Consigne: Traduisez en anglais cette phrase du texte sur le cours Belsunce : « A l'angle de la Canebière et des cours Saint-Louis et Belsunce, se trouve le point zéro de Marseille permettant le calcul de la distance de Marseille à Paris, ainsi que le numérotage des immeubles. »

Créé en 1670 lors de l'extension de la ville par Louis XIV, il devient un lieu de promenade pour les Marseillais. Il est baptisé plus tard Belsunce en souvenir de l’évêque de Marseille qui s’illustre pendant la Grande Peste de 1720. En 1790, un autel consacré à la Patrie est dressé lors de la fête de la Fédération, à l'angle avec la Canebière.

Au début du XXe siècle, le quartier "derrière la Bourse" était considéré comme insalubre. Après de nombreuses années sans travaux autres qu'une démolition, trois tours d'habitation, ont été construites par Labourdette. L'ancien théâtre l'Alcazar est transformé en bibliothèque municipale à vocation régionale. Le cours est rénové avec l'arrivée du tramway et l'espace, interdit aux véhicules à moteur, est rendu aux piétons.

Le cours est grémenté de fontaines et bordé d'hôtels particuliers somptueux dont l'hôtel de Pesciolini, du nom d'un riche négociant toscan spécialisé dans le commerce du chianti et des olives. Son hôtel, toujours visible à l'angle du cours Belsunce et de la rue Nationale, est décoré par deux atlantes supportant le balcon.

A l'angle de la Canebière et des cours Saint-Louis et Belsunce, se trouve le point zéro de Marseille permettant le calcul de la distance de Marseille à Paris, ainsi que le numérotage des immeubles.

En traversant le cours Belsunce, on aperçoit l’arc de Triomphe. De l’autre côté se trouve le cours Saint-Louis et la fontaine Castellane située sur l’axe Porte d’Aix-Obélisque, qui est l’une des plus longues perspectives d’Europe.

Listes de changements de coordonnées
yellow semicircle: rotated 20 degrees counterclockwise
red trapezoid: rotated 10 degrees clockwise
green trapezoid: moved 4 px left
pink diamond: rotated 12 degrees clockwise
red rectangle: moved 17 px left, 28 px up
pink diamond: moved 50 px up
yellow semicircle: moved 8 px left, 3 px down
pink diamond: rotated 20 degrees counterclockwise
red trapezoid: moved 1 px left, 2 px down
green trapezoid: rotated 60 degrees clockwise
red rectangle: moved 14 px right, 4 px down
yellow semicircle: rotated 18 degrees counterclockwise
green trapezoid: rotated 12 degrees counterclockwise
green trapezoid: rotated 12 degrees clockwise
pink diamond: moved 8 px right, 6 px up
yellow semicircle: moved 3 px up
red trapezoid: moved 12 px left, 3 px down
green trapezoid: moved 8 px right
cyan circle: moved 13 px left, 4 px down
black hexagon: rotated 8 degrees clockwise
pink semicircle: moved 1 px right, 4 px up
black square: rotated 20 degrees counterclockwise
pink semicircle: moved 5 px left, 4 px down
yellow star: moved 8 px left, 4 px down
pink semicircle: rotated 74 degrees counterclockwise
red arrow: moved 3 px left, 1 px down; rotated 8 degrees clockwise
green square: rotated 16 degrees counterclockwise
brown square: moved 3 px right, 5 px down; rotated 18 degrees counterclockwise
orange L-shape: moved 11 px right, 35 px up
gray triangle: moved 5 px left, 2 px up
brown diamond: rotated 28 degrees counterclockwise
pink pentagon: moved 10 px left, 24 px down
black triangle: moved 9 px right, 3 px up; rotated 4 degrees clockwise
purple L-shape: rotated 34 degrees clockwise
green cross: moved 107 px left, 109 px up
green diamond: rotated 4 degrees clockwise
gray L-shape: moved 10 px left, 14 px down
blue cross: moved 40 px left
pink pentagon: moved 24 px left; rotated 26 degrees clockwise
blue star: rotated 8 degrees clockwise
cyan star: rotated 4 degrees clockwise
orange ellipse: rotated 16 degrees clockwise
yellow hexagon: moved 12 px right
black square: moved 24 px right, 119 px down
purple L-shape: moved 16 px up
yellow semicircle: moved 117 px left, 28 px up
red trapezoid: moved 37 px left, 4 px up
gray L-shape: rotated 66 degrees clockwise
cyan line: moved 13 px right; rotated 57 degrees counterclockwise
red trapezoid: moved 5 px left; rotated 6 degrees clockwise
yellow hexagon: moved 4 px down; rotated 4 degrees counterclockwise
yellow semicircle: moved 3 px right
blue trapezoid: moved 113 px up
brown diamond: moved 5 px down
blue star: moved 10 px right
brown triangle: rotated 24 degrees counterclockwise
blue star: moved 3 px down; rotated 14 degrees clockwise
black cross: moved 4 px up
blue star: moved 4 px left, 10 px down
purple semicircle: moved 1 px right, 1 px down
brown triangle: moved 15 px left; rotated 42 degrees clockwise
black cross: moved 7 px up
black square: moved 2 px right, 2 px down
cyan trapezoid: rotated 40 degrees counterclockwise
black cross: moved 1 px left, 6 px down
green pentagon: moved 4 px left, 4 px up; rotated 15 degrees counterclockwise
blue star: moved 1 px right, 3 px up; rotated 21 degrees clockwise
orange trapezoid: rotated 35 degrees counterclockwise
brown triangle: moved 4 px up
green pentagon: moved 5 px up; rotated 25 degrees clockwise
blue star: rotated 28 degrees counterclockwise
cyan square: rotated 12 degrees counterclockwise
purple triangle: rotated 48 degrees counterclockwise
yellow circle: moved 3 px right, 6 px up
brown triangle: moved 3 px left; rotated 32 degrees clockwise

Corrigé: At the corner of the Canebière and the cours Saint-Louis and cours Belsunce lies Marseille's zero point, which is used to calculate the distance from Marseille to Paris as well as to number the buildings.